**TRY IT:** In the passage on Cotheridge below, set down word for word the part that opens with the words containing "The name Cotheridge" and closes with "of Doddingtree Hundred.".

Village in Worcestershire, England

Cotheridge is a village and civil parish in the district of Malvern Hills in the county of Worcestershire, England. It is 4 mi west of the city of Worcester and a mile north-east of the Leigh Court railway station on the Great Western Railway on the opposite side of the River Teme.

The River Teme flows on the southern and south-western part of the village where the land is low-lying and is susceptible to flooding. The soil content is loam and clay with the subsoil being Keuper Marl.

The village is small with most of its residents being widespread. It is noted for its 12th century St. Leonard's Church and manor house. There have been many variations of the name over the centuries including Coddanhrycce (10th century); Codderycce, Koderie, and Codrie (11th century); Kodere, Coddarycge (12th century); Codrigg, Coderigge, Codrugge (13th century); Coterugge (14th century); Coderych, Coderiche (15/16th centuries); Cotheridge, Cowtrige, Cowderidge (17th century).

==History==

The name Cotheridge derives from the Old English Coddahrycg meaning 'Codda's ridge'.

At the time of the Domesday Book it was known as Codrie. In 1086 it was mentioned as having a church, a mill, and a timber-framed court. The mill descended with the manor until the 16th century.

The manor house known as Cotheridge Court which dates back to at least the 16th century stands at the south-western part of the village. The 12th-century church of St. Leonard's stands not very far away, and is to this day a visitors centre.

Cotheridge was in the upper division of Doddingtree Hundred.

Following the Poor Law Amendment Act 1834 Cotheridge Parish ceased to be responsible for maintaining the poor in its parish. This responsibility was transferred to Martley Poor Law Union.

===Agriculture===
In 1304 there were two vineyards belonging to the manor. In the late 19th century the chief crops were wheat, beans, and hops with some land used for pasture.

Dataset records
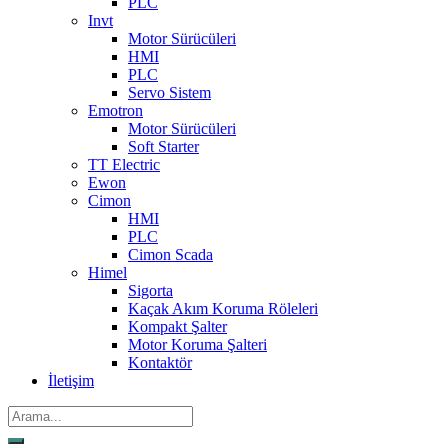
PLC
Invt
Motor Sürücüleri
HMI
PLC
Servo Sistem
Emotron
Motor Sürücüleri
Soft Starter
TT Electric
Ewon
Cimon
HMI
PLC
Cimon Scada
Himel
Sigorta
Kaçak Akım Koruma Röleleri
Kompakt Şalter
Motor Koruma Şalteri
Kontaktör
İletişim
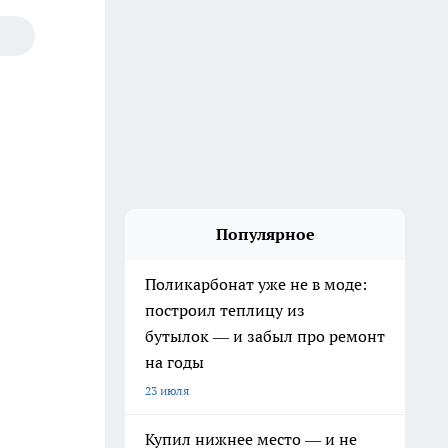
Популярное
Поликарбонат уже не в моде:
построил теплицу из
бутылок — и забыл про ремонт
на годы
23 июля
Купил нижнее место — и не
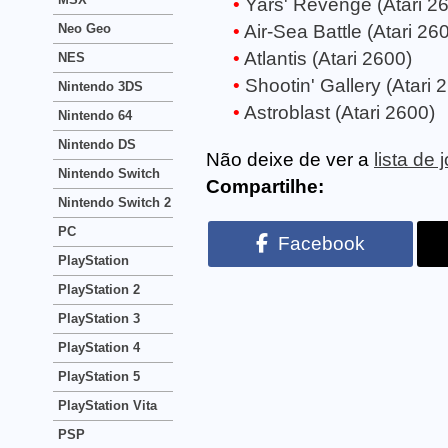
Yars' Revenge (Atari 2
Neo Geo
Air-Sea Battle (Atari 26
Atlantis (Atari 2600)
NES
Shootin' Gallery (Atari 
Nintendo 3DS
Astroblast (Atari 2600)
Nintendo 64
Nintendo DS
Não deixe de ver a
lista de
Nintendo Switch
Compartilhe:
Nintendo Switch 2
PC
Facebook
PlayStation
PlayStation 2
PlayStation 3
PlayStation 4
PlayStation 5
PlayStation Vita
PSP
...
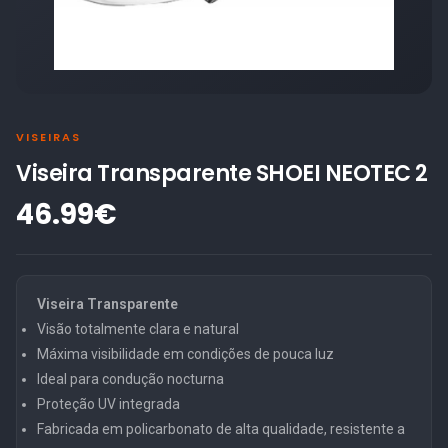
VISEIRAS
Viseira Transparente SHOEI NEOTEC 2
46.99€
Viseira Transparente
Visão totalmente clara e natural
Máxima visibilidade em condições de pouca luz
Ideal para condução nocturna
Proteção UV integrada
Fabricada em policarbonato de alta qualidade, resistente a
--
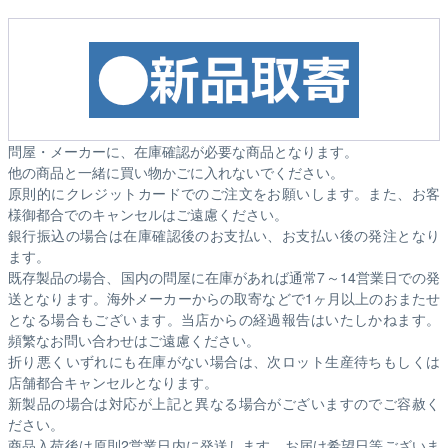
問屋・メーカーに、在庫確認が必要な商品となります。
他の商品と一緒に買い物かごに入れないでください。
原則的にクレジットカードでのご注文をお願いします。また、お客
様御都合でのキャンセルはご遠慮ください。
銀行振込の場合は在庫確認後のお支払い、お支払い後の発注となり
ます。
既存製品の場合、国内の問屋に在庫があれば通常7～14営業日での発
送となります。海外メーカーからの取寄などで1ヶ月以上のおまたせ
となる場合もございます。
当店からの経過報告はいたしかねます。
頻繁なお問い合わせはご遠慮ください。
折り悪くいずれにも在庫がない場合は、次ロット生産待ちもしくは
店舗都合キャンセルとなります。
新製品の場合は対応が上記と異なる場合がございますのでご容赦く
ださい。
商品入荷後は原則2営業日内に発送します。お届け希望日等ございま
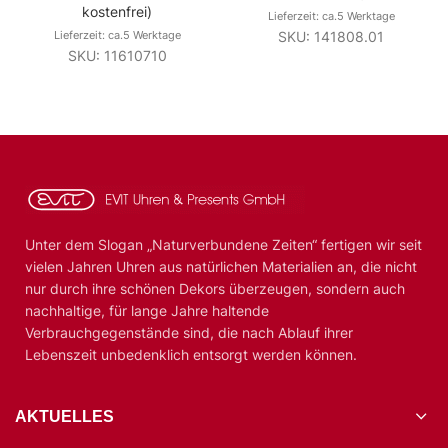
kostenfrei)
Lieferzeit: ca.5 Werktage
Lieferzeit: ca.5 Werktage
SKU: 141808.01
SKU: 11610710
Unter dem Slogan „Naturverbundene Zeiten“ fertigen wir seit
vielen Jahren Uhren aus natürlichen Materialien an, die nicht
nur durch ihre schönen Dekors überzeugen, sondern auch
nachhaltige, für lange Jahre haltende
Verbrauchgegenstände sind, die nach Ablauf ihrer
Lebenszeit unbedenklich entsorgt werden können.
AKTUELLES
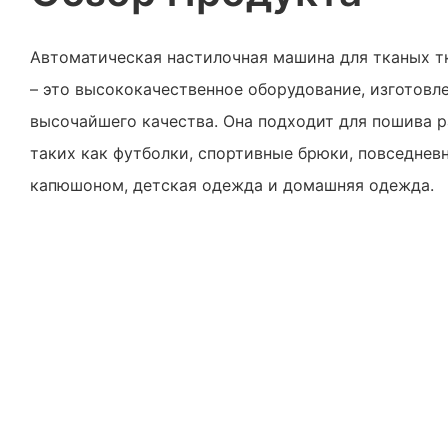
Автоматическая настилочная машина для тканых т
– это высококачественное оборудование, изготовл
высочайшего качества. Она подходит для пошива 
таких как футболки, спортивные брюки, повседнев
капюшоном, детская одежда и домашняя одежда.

**REPLY:**
The name Cotheridge derives from the Old English Coddahrycg meaning 'Codda's ridge'.

At the time of the Domesday Book it was known as Codrie. In 1086 it was mentioned as having a church, a mill, and a timber-framed court. The mill descended with the manor until the 16th century.

The manor house known as Cotheridge Court which dates back to at least the 16th century stands at the south-western part of the village. The 12th-century church of St. Leonard's stands not very far away, and is to this day a visitors centre.

Cotheridge was in the upper division of Doddingtree Hundred.